El sendero se estrechó rápidamente, pero él siguió escalando. Cuando llegó a la mitad, se volvió para contemplar Atenas y lo que vio lo dejó consternado. La contienda casi había terminado. Ares gritaba con un deleite maligno, arrojando fuego como si fuera un volcán, mientras su ejército inundaba la totalidad de las calles de la ciudad.

—Dios de la Guerra —masculló Kratos—, no te he olvidado. Por lo que hiciste aquella noche, esta ciudad será tu tumba.

Un terremoto sacudió el centro de la ciudad. Kratos tuvo que afianzarse mejor para no perder el equilibrio. Por un momento, el humo de los edificios en llamas se disipó y le permitió ver a Ares.

El descomunal dios cruzó por encima de la muralla y del paso elevado y aplastó a los atenienses, demasiado lentos para poder escapar. El dios de la Guerra gritó e hizo que cielo y tierra temblasen. Se agachó, cogió a un soldado y lo lanzó por los aires como si fuese un vulgar insecto. Los gritos cesaron cuando el hombre se estrelló contra el tejado de un templo dedicado a Zeus. Después, Ares empezó a aplastar con el pie a todo aquel que se ponía a su alcance, henchido de ira.

Ares recorrió la ciudad arrasándola, destruyendo edificios y aplastando gente en las plazas. Atenas al completo estaba a merced del dios de la Guerra, pero la misericordia no era su fuerte. En Ares escaseaban la misericordia, la compasión y la capacidad de controlar sus propios impulsos. Era una mala noche para ser ateniense.

Kratos era espartano. ¿Había habido alguna vez una buena noche para ser ateniense?

Dio la espalda a Ares y siguió ascendiendo hacia la Acrópolis. Otro temblor de tierra le hizo perder el equilibrio y lo obligó a echarse al suelo cuando vio que un muro de piedra se derrumbaba justo a su lado. Kratos se puso otra vez en pie para contemplar la ciudad.

Ares había desenvainado una espada del tamaño de diez barcos de guerra y la levantaba sobre su cabeza. El dios de la Guerra la dejó caer con tal fuerza que las casas de las manzanas adyacentes temblaron a medida que la onda expansiva se propagaba por la ciudad. Ares dio otro golpe, pero esta vez Kratos estaba preparado para no perder el equilibrio. Regresó al camino y reemprendió la marcha hacia el Partenón.

—¡Ya llegan, ya están aquí! —Desde el tejado de un templo cercano, una mujer dio la voz de alarma y a continuación desplegó una desvencijada escalera de mano frente a la puerta delantera de la sacristía. Un arquero del grupo que perseguía a Kratos disparó una flecha. La punta ensartó a la mujer y la clavó contra un marco de madera, que prendió rápidamente tras la explosión.

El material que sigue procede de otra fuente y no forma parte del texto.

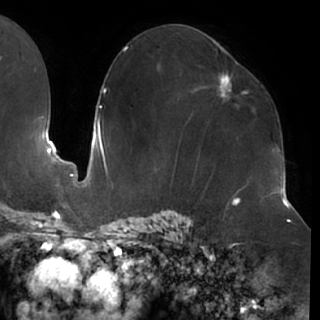
Breast MRI (dynamic contrast-enhanced), one axial slice; position 39 of 76 along the scan axis; cropped to one breast; dynamic contrast-enhanced series, time point 2 of 7 at this slice position (early post-contrast); 1.5 T; TE 2.9 ms, TR 6.1 ms; 320 × 320 image matrix, field of view 244 × 244 mm. Female patient.
Structures marked on this image (semi-automatically segmented with operator editing):
- enhancing-tissue mask used for the functional tumour volume (all voxels passing the contrast-enhancement thresholds inside the analysis volume; usually the tumour): box from (x=203, y=59) to (x=249, y=99) px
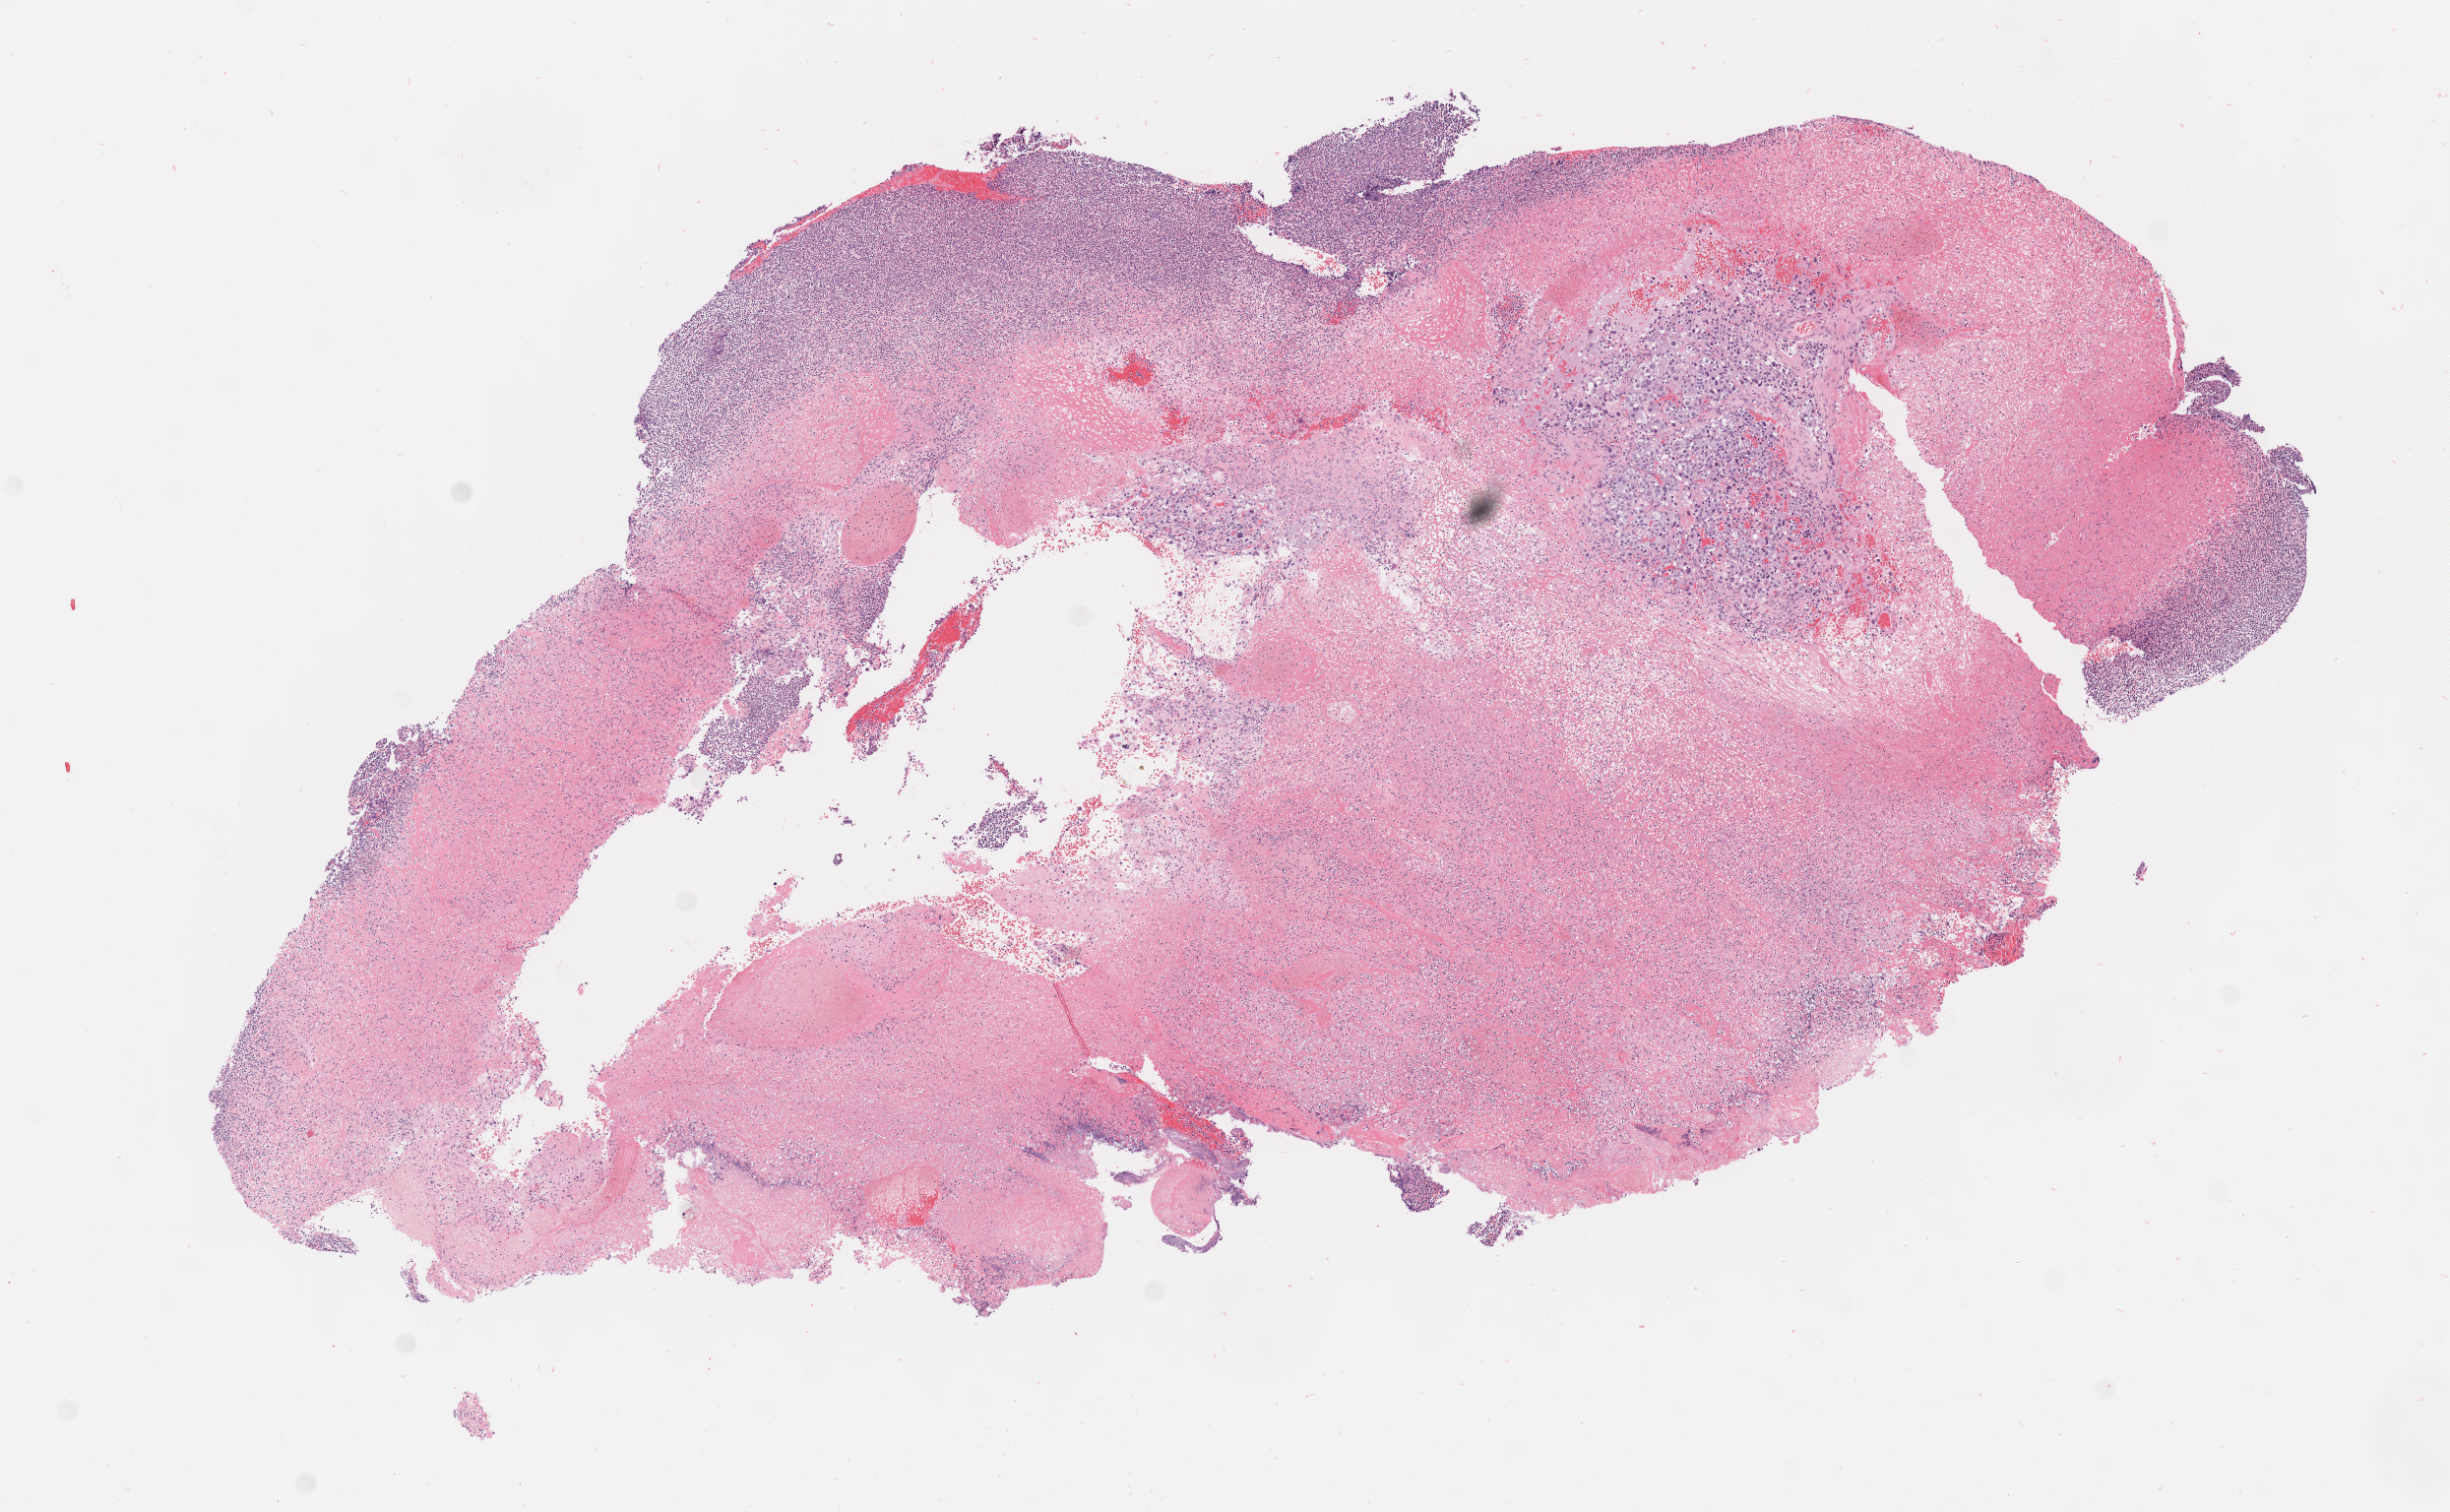
Haematoxylin and eosin whole-slide image, low-resolution overview of the scanned area, about 10.1 x 6.2 mm; specimen: tumor tissue; anatomic site: cervix. Patient: female, aged 62.
* histologic diagnosis: Squamous cell carcinoma, large cell, nonkeratinizing, NOS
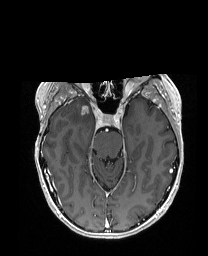
Brain MRI from a brain-tumour surgery series, one axial slice; position 116 of 192 along the scan axis; T1-weighted post-contrast; 1 mm slice thickness; 208 × 256 image matrix, field of view 203 × 250 mm. Case-level facts recorded for this patient, not image findings: histopathology: Metastatic Carcinoma from Breast primary; tumour location: Right Frontal.
Annotated regions visible in this slice (outlined manually by an expert reader):
- tumour: bounding box (x1, y1, x2, y2) in pixels: (96, 104, 102, 112)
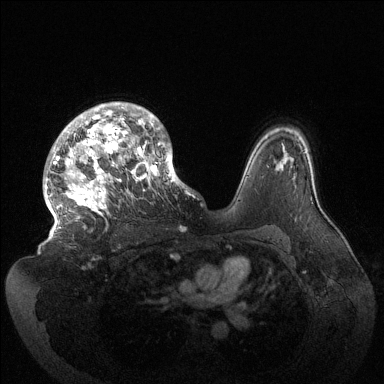
Breast MRI (dynamic contrast-enhanced), one axial slice; slice 98 of 144 in the series (ordered by position); dynamic contrast-enhanced series, time point 2 of 6 at this slice position (early post-contrast); 1.5 T; TE 1.5 ms, TR 4.6 ms; 1.2 mm slice thickness; 384 × 384 image matrix, field of view 420 × 420 mm. Female patient.
Outlined on this slice (semi-automatic segmentation, software-assisted and operator-edited):
- enhancing-tissue mask used for the functional tumour volume (all voxels passing the contrast-enhancement thresholds inside the analysis volume; usually the tumour): bounding box [x1, y1, x2, y2] px = [45, 102, 184, 238]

Kratos se agachó y se deslizó hacia un lado al oír un ruido de aleteo que conocía de sobra, pero esta vez no era él su objetivo. La bestia nauseabunda se abatió sobre una mujer que corría con un niño en brazos. La arpía se hizo con la criatura y volvió a alzar el vuelo. La mujer se puso a gritar y a lanzarle piedras, pero la arpía se elevó rápidamente varias decenas de metros por encima del suelo. Luego dejó caer al pequeño.

—¡No! —gritó Kratos con rabia. Dio un paso adelante y estiró los brazos, como si pudiese salvar a la criatura. No podía. En sus ojos volvió a aparecer la imagen de su querida hija, y luego la sangre volvió a apoderarse de todo. Una vez más.

La mujer intentó coger a su hijo, corriendo hacia él con los brazos extendidos; cuando llegó, los sesos de la criatura estaban esparcidos entre los escombros de otro de los templos. La arpía volvió a descender y esta vez clavó sus garras en la mujer, que intentó resistirse, pero tropezó en una losa rota.

Kratos echó a correr y dio un salto prodigioso. Sus dedos no lograron agarrar el ala de la arpía, pero sí una de sus garras. La arpía chillaba intentando liberarse. La ira por la muerte del niño le dio a Kratos la determinación necesaria para tirar con fuerza de la arpía e impedir que volviera a elevarse. La monstruosa criatura cayó al suelo a pocos metros de donde había perdido la vida el niño.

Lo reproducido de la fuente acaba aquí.